Nyah Willis, ‘Skin of Gum’ 2020. Oil on copper. 20.1x47.1 cm. Image courtesy: the artist.
Roxana Knittel
Bachelor of Fine Arts (Honours)
@roxana_knittel
Like Vija Clemens, I find paintings by Morandi stop me in my tracks. Their milky light and extraordinary greys create a paradoxical world, both flat and dimensional, of indeterminate size. I am disinterested in any other artist producing works in his mode: I yawn at bottles. Yet this fiery summer, in grey smoky light, I harnessed distress into activity through his example of bedroom productivity. Morandi's simple constraints generated endless exploration. Close examination of miniature worlds restores nuance and sensitivity. He is my guide through troubled times, and toward long term investigation and (non-toxic) industry.
Roxana Knittel, ‘Saturday’ 2020. Oil on birch. 50x45 cm. Image courtesy: the artist.
Sophie Lane
Bachelor of Fine Arts (Honours)
@_s.lane
Taking note of the way language holds and communicates feelings, I thought you lacked emotion, and didn’t think of me at all uses diaristic language to locate the place of emotional labour exchange in everyday life.
Sophie Lane, ‘I thought you lacked emotion, and didn’t think of me at all’ 2020. Oil on board. 229x305mm.

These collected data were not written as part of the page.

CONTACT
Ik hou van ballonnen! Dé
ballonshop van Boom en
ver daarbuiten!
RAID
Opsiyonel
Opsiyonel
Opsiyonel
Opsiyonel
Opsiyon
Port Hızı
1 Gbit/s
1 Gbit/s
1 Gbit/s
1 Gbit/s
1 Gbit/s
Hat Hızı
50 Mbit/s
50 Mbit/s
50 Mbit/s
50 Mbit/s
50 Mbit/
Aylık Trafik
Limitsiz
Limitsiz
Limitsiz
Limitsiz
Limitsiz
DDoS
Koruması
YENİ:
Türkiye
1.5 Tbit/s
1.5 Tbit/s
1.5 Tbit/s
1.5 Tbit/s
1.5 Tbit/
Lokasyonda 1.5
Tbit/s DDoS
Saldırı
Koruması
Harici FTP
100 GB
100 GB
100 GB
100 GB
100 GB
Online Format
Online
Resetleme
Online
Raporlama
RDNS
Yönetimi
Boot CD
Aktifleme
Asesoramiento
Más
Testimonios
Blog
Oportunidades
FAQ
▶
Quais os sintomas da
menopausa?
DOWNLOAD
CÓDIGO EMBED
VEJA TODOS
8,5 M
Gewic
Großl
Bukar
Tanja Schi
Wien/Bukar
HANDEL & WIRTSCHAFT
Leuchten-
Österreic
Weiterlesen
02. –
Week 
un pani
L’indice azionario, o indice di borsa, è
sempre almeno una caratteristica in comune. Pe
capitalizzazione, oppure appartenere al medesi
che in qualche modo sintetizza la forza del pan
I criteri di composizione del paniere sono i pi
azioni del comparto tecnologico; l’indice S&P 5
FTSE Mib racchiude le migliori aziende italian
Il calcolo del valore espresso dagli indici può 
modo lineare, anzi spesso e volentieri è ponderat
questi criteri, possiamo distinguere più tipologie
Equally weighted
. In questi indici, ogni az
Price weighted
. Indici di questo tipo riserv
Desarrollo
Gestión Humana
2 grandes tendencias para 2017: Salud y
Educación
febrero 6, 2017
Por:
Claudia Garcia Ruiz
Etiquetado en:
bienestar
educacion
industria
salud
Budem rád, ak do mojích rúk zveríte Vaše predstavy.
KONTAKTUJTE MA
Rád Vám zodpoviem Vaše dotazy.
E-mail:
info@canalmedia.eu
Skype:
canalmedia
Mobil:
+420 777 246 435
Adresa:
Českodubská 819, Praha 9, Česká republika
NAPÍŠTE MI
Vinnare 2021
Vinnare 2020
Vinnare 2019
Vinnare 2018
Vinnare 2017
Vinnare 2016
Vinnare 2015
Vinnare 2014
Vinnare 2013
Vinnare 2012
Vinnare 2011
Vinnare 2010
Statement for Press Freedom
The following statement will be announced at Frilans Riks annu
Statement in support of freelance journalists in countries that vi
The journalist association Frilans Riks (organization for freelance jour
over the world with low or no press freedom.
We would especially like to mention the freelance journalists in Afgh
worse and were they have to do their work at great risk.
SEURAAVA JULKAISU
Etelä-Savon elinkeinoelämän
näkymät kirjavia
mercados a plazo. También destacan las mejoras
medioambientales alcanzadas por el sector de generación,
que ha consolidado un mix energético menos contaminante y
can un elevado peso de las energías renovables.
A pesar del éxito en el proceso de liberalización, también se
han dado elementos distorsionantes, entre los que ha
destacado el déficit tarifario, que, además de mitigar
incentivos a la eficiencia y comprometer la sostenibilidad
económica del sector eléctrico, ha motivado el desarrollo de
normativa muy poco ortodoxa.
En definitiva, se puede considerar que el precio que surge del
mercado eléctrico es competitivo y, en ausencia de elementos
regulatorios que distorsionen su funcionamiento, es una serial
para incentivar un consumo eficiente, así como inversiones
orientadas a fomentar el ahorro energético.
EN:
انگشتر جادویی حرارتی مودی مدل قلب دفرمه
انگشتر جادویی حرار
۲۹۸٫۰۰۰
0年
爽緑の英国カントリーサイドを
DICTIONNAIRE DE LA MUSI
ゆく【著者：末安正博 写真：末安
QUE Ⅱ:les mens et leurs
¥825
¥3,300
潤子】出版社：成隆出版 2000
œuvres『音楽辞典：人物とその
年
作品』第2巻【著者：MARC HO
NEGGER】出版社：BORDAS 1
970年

Image courtesy: the artist.
Xin Chi (Eunice) Kok
Bachelor of Mechanical Engineering
@euniceisme
A friend desperately bought a bag of rice in the hopes of reviving a badly water-damaged screen, proceeding to essentially submerge their computer within it. Though successful, the attempt to rejuvenate the machine using what can only be described as an incredibly precious resource during the age of COVID-19, was quite the spectacle to see, presenting itself as an almost comical portrayal of technological dependence.
Xin Chi Kok, ‘RIP! Here lies Ian’s MacBook. It has lived a difficult life, mistreated and drowned’ 2020. Acrylic paint, primed canvas. 50x35x1.5cm. Image courtesy: the artist.
Georgina Arnott
Bachelor of Fine Arts (Honours)
@georgina.e.arnott
I observe country as a nourished terrain, that feeds and is fed by life. I explore a settler-colonial connection to country; where can I find my seat in the Australian landscape?
Georgina Arnott, ‘Where can I find my seat?’ 2020. Digital mixed media. 50x50cm. Image courtesy: the artist.